Guy Halsall has identified Peter Heather as the leader of a "counter-revisionist offensive against more subtle ways of thinking" about the Migration Period. Halsall accuses this group, which is associated with the University of Oxford, of "bizarre reasoning" and of purveying a "deeply irresponsible history". Halsall writes that Heather and the Oxford historians have been responsible for "an academic counter-revolution" of wide importance, and that they deliberately provide "succour" to far-right extremists such as Anders Behring Breivik. Similar criticism has been levelled by Andrew Gillett, another associate of the Toronto School, who laments Heather's "biological" approach and lists Heather's research as an "obstacle" to the advance of multicultural values.

==Selected works==
- Peter Heather, The Goths and the Balkans, A.D. 350-500. University of Oxford DPhil thesis 1987.
- Peter Heather and John Matthews, The Goths in the Fourth Century. Liverpool: Liverpool University Press, 1991.
- Peter Heather, Goths and Romans 332-489. Oxford: Clarendon Press, 1991.
- Peter Heather, 'The Huns and the End of the Roman Empire in Western Europe', English Historical Review cx (1995): 4-41.
- Peter Heather, The Goths. Oxford: Blackwell Publishing, 1996.
- Peter Heather, ed. The Visigoths from the Migration Period to the Seventh Century: an ethnographic perspective. Woodbridge: Boydell, 1999.
- Peter Heather, 'The Late Roman Art of Client Management: Imperial Defence in the Fourth Century West', in The Transformation of Frontiers: From Late Antiquity to the Carolingians, eds. Walter Pohl, Ian Wood, and Helmut Reimitz. Leiden–Boston: Brill, 2001, pp. 15–68.
- Peter Heather, 'State, Lordship and Community in the West (c. AD 400-600)', in The Cambridge Ancient History, Volume xiv, Late Antiquity: Empire and Successors, A.D. 425-600, eds. Averil Cameron, Bryan Ward-Perkins, and Michael Whitby. Cambridge: Cambridge University Press, 2000, pp. 437–468
- Peter Heather, The Fall of the Roman Empire: a New History of Rome and the Barbarians. Oxford: Oxford University Press, 2005.
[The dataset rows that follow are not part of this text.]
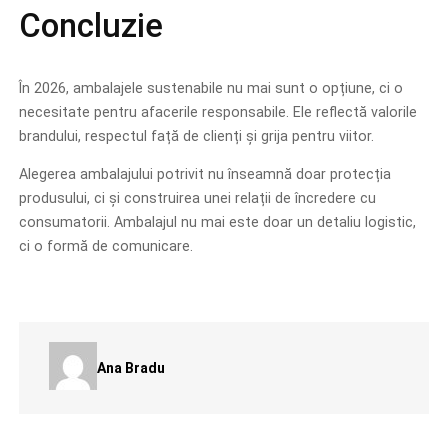
Concluzie
În 2026, ambalajele sustenabile nu mai sunt o opțiune, ci o
necesitate pentru afacerile responsabile. Ele reflectă valorile
brandului, respectul față de clienți și grija pentru viitor.
Alegerea ambalajului potrivit nu înseamnă doar protecția
produsului, ci și construirea unei relații de încredere cu
consumatorii. Ambalajul nu mai este doar un detaliu logistic,
ci o formă de comunicare.
Ana Bradu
- Peter Heather, Empires and Barbarians: Migration, Development and the Birth of Europe. London: Macmillan, 2009.
- Peter Heather, The Restoration of Rome: Barbarian Popes and Imperial Pretenders. London–New York: Oxford University Press, 2014.
- Peter Heather, Rome Resurgent: War and Empire in the Age of Justinian. Oxford University Press, 2018.
- Peter Heather, Christendom: The Triumph of a Religion, AD 300-1300. Knopf, 2023.
- Peter Heather and John Rapley, Why Empires Fall: Rome, America, and the Future of the West. Yale University Press, 2023.